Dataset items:
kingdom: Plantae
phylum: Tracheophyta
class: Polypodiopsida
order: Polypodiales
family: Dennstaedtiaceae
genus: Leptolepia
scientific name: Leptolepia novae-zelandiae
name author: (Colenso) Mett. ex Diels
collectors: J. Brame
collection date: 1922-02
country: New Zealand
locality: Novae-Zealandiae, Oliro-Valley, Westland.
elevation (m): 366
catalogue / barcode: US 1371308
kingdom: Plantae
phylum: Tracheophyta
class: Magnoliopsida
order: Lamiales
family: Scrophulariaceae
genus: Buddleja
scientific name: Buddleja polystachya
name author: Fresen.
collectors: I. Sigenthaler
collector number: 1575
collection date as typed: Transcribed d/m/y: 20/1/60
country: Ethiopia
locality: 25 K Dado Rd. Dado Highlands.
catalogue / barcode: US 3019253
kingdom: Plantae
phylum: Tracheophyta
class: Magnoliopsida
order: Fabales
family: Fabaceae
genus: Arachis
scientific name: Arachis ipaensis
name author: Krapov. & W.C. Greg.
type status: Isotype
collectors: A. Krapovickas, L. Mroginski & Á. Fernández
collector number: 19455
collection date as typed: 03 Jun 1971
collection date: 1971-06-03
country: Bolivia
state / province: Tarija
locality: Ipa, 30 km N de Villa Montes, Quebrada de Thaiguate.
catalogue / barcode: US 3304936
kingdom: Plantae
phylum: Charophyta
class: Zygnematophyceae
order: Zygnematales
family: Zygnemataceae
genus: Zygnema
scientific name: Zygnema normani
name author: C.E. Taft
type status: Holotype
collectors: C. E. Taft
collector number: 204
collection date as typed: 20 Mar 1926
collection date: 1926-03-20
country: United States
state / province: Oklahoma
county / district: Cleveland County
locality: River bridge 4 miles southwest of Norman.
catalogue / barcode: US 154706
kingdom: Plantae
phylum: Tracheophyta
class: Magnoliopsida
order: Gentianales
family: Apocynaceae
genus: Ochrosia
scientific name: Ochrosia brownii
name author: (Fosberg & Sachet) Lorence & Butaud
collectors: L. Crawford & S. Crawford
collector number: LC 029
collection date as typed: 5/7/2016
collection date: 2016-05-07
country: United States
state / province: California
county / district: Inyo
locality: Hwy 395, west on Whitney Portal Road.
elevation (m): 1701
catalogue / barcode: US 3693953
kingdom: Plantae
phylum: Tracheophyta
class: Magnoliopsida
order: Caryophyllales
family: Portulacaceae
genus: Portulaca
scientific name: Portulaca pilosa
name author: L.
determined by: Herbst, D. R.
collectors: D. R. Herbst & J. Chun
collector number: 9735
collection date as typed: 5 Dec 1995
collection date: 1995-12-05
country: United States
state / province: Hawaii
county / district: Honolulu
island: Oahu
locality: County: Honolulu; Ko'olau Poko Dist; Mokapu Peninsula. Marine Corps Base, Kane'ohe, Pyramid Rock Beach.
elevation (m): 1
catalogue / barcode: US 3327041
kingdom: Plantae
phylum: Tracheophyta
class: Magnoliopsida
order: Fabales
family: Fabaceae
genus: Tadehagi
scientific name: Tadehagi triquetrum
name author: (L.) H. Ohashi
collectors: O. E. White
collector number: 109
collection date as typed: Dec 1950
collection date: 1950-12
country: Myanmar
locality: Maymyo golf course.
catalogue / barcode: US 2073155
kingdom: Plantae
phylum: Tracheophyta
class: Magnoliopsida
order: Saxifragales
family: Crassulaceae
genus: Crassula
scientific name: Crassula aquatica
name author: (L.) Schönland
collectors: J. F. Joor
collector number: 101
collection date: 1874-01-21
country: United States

**GOAL OF THE EXERCISE**
Return every line above that contains the string "elevation", matching case exactly.

**FINAL ANSWER**
elevation (m): 366
elevation (m): 1701
elevation (m): 1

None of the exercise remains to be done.